Defying a 7 pm curfew, antagonists battled there into the night, lit by an unchecked fire that consumed a nearby office building.
The military-appointed government issued a statement declaring that the military, the police and the people were ''standing together in the face of the treacherous terrorist scheme against Egypt of the Brotherhood organization.''
France and Germany called for an emergency meeting of European foreign ministers to respond to Egypt's violence. ''The toll of death and injury is shocking,'' said Catherine Aston, the top diplomat for the European Union. ''Responsibility for this tragedy weighs heavily on the interim government, as well as on the wider political leadership in the country.''
Just two days earlier, the police had routed thousands of protesters from sit-ins in support of Morsi and his Brotherhood, killing several hundred.

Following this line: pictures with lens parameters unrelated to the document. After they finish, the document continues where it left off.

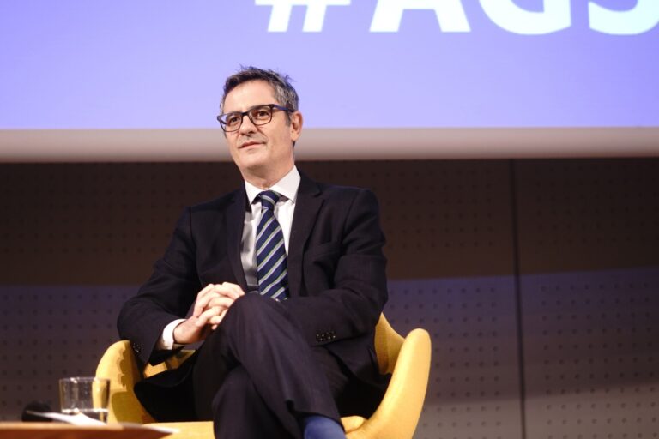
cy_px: 220
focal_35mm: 75
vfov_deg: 18.2
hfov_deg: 27.0
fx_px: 1373
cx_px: 330
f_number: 2
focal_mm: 50
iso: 800
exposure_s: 1/160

The government suspended legal protections against arbitrary police action and authorized security forces to kill anyone who threatened a public facility (See: Morsi supporters plan more protests in Cairo).

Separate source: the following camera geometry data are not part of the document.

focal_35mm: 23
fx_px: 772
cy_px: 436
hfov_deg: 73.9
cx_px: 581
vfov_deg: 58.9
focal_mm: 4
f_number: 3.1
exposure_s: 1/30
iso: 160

The violence started soon after noon prayers. For the first time since Morsi's removal six weeks ago, some non-Islamists stood with the Morsi supporters, sometimes risking their own lives as well.
There was no sign that the chaos would end anytime soon. The Muslim Brotherhood, the main Islamist group behind Morsi, called for marches every day for the next week, and vowed to hold daily, nonviolent marches to Ramses Square for morning and evening prayers, paraphrasing American independence leader and later President Thomas Jefferson to say that bloodshed ''irrigates the tree of liberty in Egypt''.